Action item
Print the portion of the exhibition text below between "I am interested" and "Middle South--Memphis, Tennessee.", inclusive, word for word.
(Passage)
Claudia Groeflin

To Hell With Dixie

01 - 29 Jul 2006

To Hell With Dixie

1 - 29 July 2006
Opening: 30 June 7 pm

What:
To Hell With Dixie , an exhibition of painting, drawing, photography and video by 11 artists, each addressing themes of historical memory and how the past influences the present in relation to place, focusing on the region of Memphis, Tennessee.
I am interested in stories half-told and mistakenly heard; the sort caught in snatches from the gabblers and whisperers across the room at empty bars on Wednesday afternoons, while the decent folk are still at work in office parks and city hall. The manner in which such narratives slowly seep into the back of the brain and inform a textured consciousness of one's geography is endlessly intriguing in my peripatetic observations. Imagistic flashbacks, spotty next day recollections of dirty rock n'roll bands playing loudly late at night, words written on napkins gleaned from weary waitresses wise beyond their place, all compose the sediment of physio-psychic geography by which we map our experiential terrain in a land apart from mainstream America--this third-world mercury puddle city-state in the heart of 'Henrietta', the Mecca of the Middle South--Memphis, Tennessee.
Neither surrealist nor folk, the work presented in the exhibition 'To Hell With Dixie,' occupies an idiosyncratic sensibility far removed from popular American culture. And yet it is still deeply American in its reflection of the nomadic characters and interstitial episodes that populate a bizarrely resonant visual world that could only be derived from an acute awareness of the societies occupying the American in-between. Collectively, the artists provide episodes of the ante-modern, tell tender truths, and spin blasphemous lies in alternate breaths to weave a mythic picture of a place in the gesamtkunstwerk mode of exhibition in which the line between fact and fiction becomes very faint indeed.
The resulting group of work possesses a sense of meandering rootless-ness combined with a deeply instinctual kinship with the locus of 'The South' in general, and the Memphis character in particular. Storytelling from the middle, To Hell With Dixie neglects the beginnings and endings in a manner that ensnares viewers with enduring imprints left from fleeting glances into a world beyond their own experience.
(End Passage)
(Supplied records)
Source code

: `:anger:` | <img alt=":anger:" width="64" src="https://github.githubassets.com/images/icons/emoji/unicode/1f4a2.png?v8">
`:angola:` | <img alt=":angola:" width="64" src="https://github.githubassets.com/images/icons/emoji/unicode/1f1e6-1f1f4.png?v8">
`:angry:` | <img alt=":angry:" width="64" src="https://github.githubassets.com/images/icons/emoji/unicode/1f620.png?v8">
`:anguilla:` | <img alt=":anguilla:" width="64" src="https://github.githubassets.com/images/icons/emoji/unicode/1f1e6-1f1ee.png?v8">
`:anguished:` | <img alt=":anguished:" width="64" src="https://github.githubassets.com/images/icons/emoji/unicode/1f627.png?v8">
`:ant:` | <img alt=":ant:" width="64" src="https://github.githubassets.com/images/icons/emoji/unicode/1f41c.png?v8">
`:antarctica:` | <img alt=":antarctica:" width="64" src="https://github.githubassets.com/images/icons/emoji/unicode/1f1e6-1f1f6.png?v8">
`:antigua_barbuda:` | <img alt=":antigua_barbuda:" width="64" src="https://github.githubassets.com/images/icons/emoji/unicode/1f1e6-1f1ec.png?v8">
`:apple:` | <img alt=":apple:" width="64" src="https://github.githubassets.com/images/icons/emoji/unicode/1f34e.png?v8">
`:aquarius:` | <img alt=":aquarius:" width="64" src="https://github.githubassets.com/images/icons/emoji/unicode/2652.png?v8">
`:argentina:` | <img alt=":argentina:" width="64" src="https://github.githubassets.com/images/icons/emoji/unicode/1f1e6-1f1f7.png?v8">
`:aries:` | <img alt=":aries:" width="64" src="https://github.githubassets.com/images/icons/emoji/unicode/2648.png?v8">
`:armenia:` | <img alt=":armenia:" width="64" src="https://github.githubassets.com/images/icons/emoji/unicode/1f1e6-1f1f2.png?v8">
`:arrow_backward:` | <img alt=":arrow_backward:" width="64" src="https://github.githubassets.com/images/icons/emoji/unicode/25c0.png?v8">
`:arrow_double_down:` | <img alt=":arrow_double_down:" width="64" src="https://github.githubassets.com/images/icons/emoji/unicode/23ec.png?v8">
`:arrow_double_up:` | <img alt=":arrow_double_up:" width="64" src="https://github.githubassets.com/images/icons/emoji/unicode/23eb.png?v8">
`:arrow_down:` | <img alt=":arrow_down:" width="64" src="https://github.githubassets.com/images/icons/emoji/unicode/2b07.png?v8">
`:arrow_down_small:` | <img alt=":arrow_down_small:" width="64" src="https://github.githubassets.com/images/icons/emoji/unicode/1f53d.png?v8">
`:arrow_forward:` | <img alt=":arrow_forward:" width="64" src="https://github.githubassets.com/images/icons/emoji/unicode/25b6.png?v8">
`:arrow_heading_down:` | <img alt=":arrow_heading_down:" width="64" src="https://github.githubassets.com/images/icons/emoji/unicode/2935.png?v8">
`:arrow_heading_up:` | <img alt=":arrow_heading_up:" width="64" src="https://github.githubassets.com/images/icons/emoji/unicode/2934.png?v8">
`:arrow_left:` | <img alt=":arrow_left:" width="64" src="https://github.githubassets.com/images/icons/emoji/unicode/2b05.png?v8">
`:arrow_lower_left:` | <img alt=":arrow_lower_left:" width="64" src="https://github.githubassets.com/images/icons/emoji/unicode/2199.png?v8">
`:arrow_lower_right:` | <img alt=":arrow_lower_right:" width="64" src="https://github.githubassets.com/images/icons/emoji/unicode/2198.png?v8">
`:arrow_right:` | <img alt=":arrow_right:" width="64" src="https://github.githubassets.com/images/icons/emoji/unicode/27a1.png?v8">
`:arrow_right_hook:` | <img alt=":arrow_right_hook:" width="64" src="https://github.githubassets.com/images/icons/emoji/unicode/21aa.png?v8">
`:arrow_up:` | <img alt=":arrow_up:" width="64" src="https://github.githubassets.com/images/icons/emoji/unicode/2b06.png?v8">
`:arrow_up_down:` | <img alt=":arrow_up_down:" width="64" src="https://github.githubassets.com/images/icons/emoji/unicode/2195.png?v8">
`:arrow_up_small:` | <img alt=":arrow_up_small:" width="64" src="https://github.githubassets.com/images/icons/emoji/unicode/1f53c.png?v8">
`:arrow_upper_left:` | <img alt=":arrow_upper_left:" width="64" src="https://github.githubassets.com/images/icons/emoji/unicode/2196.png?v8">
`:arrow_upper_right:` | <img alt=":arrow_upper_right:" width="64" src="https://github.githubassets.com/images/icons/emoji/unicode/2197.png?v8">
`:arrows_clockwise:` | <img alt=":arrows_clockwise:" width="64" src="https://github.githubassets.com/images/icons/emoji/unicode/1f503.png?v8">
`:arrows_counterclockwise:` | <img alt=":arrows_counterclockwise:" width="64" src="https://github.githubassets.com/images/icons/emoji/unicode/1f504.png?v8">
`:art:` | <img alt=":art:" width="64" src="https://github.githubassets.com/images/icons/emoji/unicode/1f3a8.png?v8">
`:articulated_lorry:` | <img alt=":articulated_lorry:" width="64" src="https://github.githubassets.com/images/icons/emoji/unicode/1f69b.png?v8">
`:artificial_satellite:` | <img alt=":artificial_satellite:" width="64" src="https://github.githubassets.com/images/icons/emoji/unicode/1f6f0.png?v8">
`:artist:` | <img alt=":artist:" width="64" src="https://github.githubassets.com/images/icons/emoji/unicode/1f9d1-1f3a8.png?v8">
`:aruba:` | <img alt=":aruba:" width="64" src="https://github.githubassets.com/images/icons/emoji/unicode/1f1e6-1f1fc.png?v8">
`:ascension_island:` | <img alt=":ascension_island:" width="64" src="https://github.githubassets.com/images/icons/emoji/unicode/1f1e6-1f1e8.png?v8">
(End Supplied records)
(Supplied records)
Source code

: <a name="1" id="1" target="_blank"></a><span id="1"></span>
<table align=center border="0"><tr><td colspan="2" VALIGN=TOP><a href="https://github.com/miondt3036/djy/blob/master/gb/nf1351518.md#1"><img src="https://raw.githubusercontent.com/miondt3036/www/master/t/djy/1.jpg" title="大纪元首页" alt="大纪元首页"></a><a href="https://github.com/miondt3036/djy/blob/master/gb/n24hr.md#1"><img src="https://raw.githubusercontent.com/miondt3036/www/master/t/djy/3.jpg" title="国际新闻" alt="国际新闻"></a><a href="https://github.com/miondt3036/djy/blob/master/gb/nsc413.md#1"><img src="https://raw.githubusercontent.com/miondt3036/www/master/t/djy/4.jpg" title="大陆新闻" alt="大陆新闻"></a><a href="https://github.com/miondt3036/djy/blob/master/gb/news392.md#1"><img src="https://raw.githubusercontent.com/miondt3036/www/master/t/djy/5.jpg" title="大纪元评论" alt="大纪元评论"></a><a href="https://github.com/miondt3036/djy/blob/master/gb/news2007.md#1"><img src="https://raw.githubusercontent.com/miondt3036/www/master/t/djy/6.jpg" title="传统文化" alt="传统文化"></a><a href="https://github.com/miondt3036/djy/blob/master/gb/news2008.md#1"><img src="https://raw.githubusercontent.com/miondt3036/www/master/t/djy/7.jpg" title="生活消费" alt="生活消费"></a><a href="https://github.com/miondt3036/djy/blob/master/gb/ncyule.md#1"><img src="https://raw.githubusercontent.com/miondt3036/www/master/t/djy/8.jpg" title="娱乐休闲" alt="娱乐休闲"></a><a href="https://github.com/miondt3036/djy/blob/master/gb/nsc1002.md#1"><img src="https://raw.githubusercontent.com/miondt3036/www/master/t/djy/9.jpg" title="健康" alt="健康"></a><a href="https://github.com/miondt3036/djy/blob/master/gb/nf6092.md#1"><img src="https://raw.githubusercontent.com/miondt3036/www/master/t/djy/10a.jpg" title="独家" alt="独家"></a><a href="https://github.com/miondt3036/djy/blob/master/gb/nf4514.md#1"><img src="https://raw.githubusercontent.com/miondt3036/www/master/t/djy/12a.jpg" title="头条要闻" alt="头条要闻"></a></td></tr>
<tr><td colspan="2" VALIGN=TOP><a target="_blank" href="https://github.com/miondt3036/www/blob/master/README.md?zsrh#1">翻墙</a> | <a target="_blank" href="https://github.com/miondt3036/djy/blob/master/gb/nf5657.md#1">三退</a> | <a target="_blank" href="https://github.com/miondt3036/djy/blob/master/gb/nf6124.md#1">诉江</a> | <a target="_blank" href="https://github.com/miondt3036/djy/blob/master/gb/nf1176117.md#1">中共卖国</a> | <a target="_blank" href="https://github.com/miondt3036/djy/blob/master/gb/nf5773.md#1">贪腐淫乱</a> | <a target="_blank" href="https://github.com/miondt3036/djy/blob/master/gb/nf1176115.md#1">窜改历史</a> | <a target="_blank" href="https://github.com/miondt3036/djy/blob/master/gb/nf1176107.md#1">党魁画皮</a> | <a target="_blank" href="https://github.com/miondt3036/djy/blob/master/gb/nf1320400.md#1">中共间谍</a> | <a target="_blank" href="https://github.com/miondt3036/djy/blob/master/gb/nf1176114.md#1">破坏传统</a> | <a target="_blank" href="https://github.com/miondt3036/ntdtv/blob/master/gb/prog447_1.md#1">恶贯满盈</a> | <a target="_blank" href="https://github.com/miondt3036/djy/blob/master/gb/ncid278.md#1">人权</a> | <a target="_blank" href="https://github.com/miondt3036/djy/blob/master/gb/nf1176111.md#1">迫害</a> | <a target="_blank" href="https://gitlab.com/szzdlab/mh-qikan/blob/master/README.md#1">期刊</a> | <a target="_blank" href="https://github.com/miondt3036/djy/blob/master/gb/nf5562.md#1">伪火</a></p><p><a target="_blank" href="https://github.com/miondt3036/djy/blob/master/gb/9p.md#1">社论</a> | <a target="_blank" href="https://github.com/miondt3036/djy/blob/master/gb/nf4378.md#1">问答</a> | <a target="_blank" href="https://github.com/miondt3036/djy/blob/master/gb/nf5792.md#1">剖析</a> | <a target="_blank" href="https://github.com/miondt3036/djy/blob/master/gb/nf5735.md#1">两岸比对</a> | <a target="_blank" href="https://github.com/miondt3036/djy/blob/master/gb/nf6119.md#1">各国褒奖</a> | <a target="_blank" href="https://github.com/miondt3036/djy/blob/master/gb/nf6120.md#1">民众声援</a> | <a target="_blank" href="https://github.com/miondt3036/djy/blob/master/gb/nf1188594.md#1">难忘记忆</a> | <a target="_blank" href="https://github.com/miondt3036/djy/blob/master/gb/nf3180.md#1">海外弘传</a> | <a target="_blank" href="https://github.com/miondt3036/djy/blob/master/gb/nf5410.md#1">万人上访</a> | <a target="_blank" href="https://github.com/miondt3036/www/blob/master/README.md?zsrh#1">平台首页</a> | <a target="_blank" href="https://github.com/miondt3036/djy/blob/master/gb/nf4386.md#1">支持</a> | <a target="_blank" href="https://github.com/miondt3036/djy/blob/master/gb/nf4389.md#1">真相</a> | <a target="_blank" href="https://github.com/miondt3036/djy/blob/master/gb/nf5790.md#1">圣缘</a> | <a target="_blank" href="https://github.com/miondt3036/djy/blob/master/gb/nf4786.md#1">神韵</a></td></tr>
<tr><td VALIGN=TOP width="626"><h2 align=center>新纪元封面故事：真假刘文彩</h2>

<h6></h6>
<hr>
(End Supplied records)
Exercise answer
I am interested in stories half-told and mistakenly heard; the sort caught in snatches from the gabblers and whisperers across the room at empty bars on Wednesday afternoons, while the decent folk are still at work in office parks and city hall. The manner in which such narratives slowly seep into the back of the brain and inform a textured consciousness of one's geography is endlessly intriguing in my peripatetic observations. Imagistic flashbacks, spotty next day recollections of dirty rock n'roll bands playing loudly late at night, words written on napkins gleaned from weary waitresses wise beyond their place, all compose the sediment of physio-psychic geography by which we map our experiential terrain in a land apart from mainstream America--this third-world mercury puddle city-state in the heart of 'Henrietta', the Mecca of the Middle South--Memphis, Tennessee.